**Dataset content:**
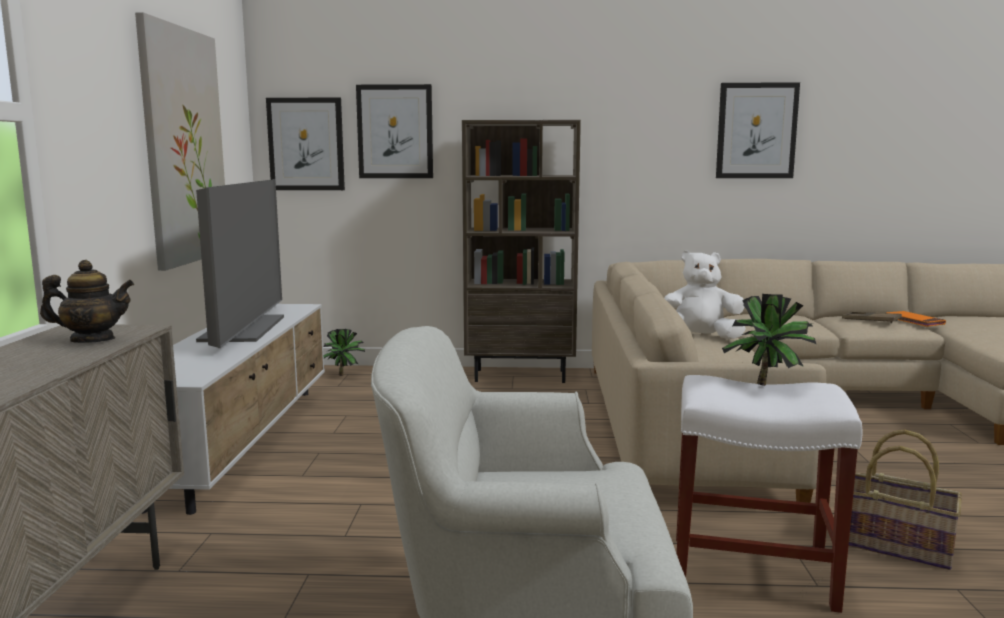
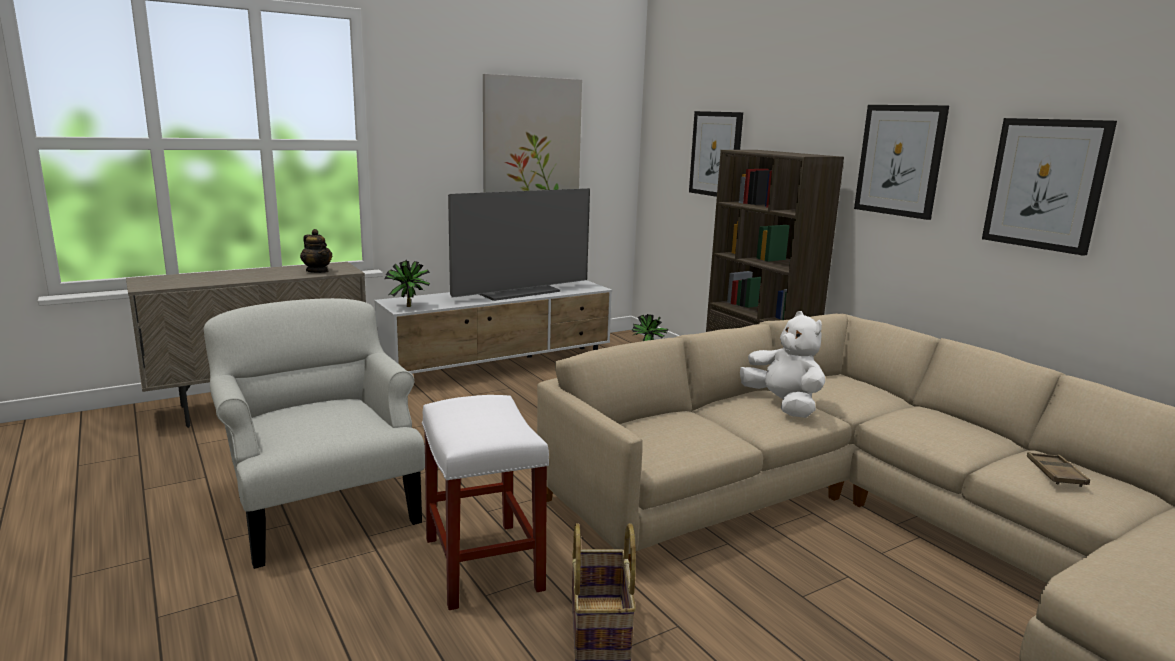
camera: 55 degrees right, 5 degrees up
picture [266,98,345,190] -> picture moved to [854,105,949,220]
potted plant [722,294,816,386] -> potted plant moved to [384,260,431,307]
orange book [886,311,946,327] -> none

**Task directions:** Skipping all pictures, set the listing down exactly as written.

**Reply:**
camera: 55 degrees right, 5 degrees up
picture [266,98,345,190] -> picture moved to [854,105,949,220]
potted plant [722,294,816,386] -> potted plant moved to [384,260,431,307]
orange book [886,311,946,327] -> none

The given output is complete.